Washington: Donald Trump began his term as the 45th President of the United States at midday on Friday, and his first official act was to put his name to a number of important documents.
The new President signed into law his list of formal nominations to the Senate, and created a National Day of Patriotism. He also signed a waiver which allows James Mattis to become Defence Secretary, despite the fact he has not yet been out of military uniform for seven years, bypassing a law designed to curb excessive military power.
However, viewers around the world appeared to be more interested in Mr Trump’s distinctive handwriting than these first policy moves. Tracey Trussell, of the British Institute of Graphologists [experts in the study of handwriting] has previously told The Independent that his large writing, upright slant and long tall letters indicate a whole host of characteristics about Mr Trump.
Ms Trussell said: “His signature transmits wild ambition, dynamism, bravery and fearlessness.
“He’s hungry for power and has both determination and stubbornness in spades.”

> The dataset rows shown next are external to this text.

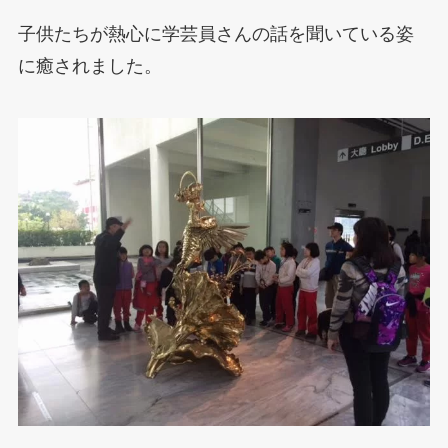
子供たちが熱心に学芸員さんの話を聞いている姿
に癒されました。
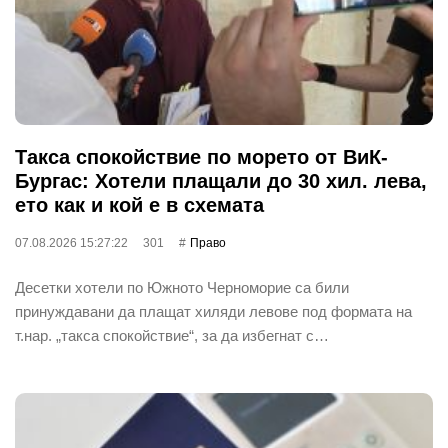
Такса спокойствие по морето от ВиК-
Бургас: Хотели плащали до 30 хил. лева,
ето как и кой е в схемата
07.08.2026 15:27:22
301
Право
Десетки хотели по Южното Черноморие са били
принуждавани да плащат хиляди левове под формата на
т.нар. „такса спокойствие“, за да избегнат с…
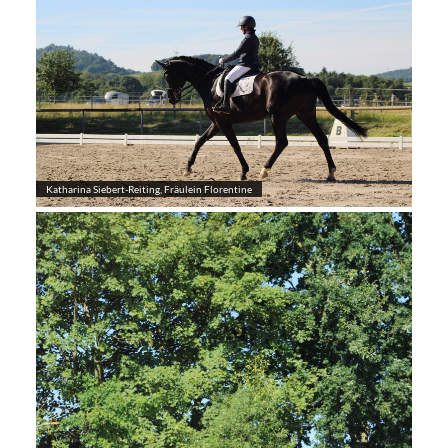
Katharina Siebert-Reiting, Fräulein Florentine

She claimed that Mr Trump’s style indicates that, despite his forceful nature, he is protective too, especially when it comes to his family.
Ms Trussell’s analysis suggests that he isn’t much of a listener, but is “undoubtedly a tough negotiator – he excels at being hard lined, bold and direct.”

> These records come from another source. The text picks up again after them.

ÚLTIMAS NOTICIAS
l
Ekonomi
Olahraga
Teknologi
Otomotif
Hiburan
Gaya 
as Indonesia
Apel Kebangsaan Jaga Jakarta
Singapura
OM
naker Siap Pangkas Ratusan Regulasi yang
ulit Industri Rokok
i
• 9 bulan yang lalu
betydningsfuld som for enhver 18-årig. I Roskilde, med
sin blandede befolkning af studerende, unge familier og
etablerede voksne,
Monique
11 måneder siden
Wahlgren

Aside from some of the more apparent points, there were some surprises in the analysis, too. Mr Trump is famous for his strong stances and viewpoints, but Ms Trussell pointed out that there is a sign in Mr Trump’s handwriting of flexibility.
The long tall letters indicate “he’s not quite as inflexible potentially as people think.”
Mr Trump has recently shown signs of flexibility on several key campaign promises. The President has indicated that he will not scrap Obamacare, and that US taxpayers, not the Mexican government, will initially fund a border wall.